It's quite pretty so what's the problem?

It has invaded our river valleys, damp woodlands and ditches since it was first introduced in 1839. Across the UK it has spread at the rate of 645km2 per year (CABI), a little more than the entire area of the Pembrokeshire Coast National Park. It can grow in the shade and quickly reaches up to 2.5m, forming dense stands that suppress native plants and woodland regeneration, leaving bare soil in winter that is prone to erosion during heavy rains and floods. The ballistic seeds shoot up to 7m on release, and survive through all conditions for about 2 years. They are easily transported further afield; floated on river waters and hitching a lift in mud trapped in hooves, boots or tyres.

It is on Schedule 9 of the Wildlife and Countryside Act 1981, as such, it is an offence to plant or otherwise allow it to grow in the wild. Welsh Government. So cutting it down and moving it without due procedure, or dumping it in a stream would constitute an offence as it re-roots easily, as would taking seeds to plant elsewhere. However there is no obligation to eradicate this species from land or to report its presence to anyone.

But its good for bees isnt it?

They certainly seem to love it, but its like chocolate to them, and you can't eat chocolate all day. (Pers. Comm. Matt Tebbutt) It seems that bees get hooked on its readily available nectar and visit it in preference to native plants nearby. So the local species take a double-barrelled hit of reduced pollination and being out competed. The pollinators themselves have a reduced diversity of nutrients in their diet, which can affect their health and the stability of their populations (Vanbergen et al.).

▶ _EXCERPTED DATA_:
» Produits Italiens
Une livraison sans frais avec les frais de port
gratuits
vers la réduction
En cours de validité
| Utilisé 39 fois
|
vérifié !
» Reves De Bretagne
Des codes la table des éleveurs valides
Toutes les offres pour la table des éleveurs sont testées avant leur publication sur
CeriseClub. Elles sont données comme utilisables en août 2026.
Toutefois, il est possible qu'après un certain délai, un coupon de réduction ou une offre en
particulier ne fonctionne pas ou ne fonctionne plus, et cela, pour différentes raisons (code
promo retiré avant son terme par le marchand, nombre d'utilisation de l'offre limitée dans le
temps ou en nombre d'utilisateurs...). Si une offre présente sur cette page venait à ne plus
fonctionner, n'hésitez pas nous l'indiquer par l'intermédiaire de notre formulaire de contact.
==
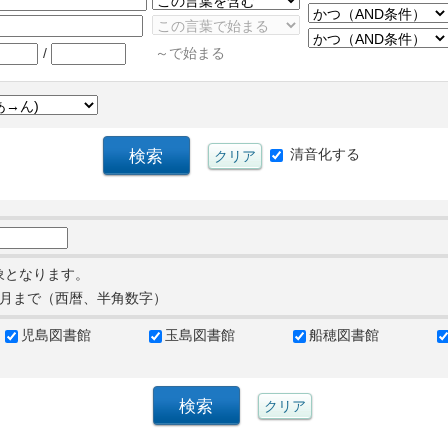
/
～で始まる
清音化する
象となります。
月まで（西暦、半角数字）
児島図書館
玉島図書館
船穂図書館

▶ _EXERCISE AIM_: Pick up the piece about the invasive riverside plant after its last sentence and keep writing.

▶ _WRITTEN REPLY_:
Some beekeepers comment that honey from areas of high balsam growth is less tasty or even has off tastes.

Well its got to be good for something, can we eat it or feed it to animals?

Yes to both, however harvesting is not encouraged as this can contaminate equipment and the collector, especially with seeds, and you could be committing an offence by removal of schedule 9 plant material off site.

If you do decide to try it then great care must be taken in harvesting it, transporting it and making sure that your clothes are not contaminated with seeds. Foraging is not a method for control and adds to the risk of spreading it.

There are foraging ideas for adding tasty flowers to salads and steaming the young stems to serve like asparagus, as well as eating the "nutty" seeds. Although the stems may be edible they contain high levels of calcium oxalate. This is leached out through cooking, but may accumulate if eaten frequently.

Grazing animals, especially cattle seem to enjoy it without ill effects. To the extent that you won't find it in grazed fields, and this has been used successfully as a method of control on suitable ground. Extra care needs to be taken when moving livestock from areas where balsam is growing to avoid spreading it on hooves or tyres.

But as its usually in woods or on river banks what other ways can we manage it?

There is excellent guidance on methods from the sites below, and a combination of methods is often the most effective.

I add below a few general principles gleaned from a conversation with Matt Tebbutt.

  • Get the landowners permission before venturing off the public right of way.

  • Start from the outside at a defendable edge, like the top of river catchment, a road, hard surfaced area, or grazed areas.

  • Large areas can be cut low when young with scythes, strimmers or flails. Clear brash & bramble the winter before to enable access. Follow up with pulling later in season.

  • It is important to avoid contaminating new areas by leaving cut/pulled plants on site, and scrubbing boots and tyres before leaving site. Detailed guidance on dealing with the arisings is contained in the links above.

  • Due to staggered germination expect to repeat management operations regularly for the first summer getting quicker and easier over time, follow up with monitoring and minimal works in year 2. Planting for habitat restoration may be possible at that stage.

  • Be aware of sensitive habitat for otters & doormice, and badgers (look for tracks) and nesting birds when planning clearance.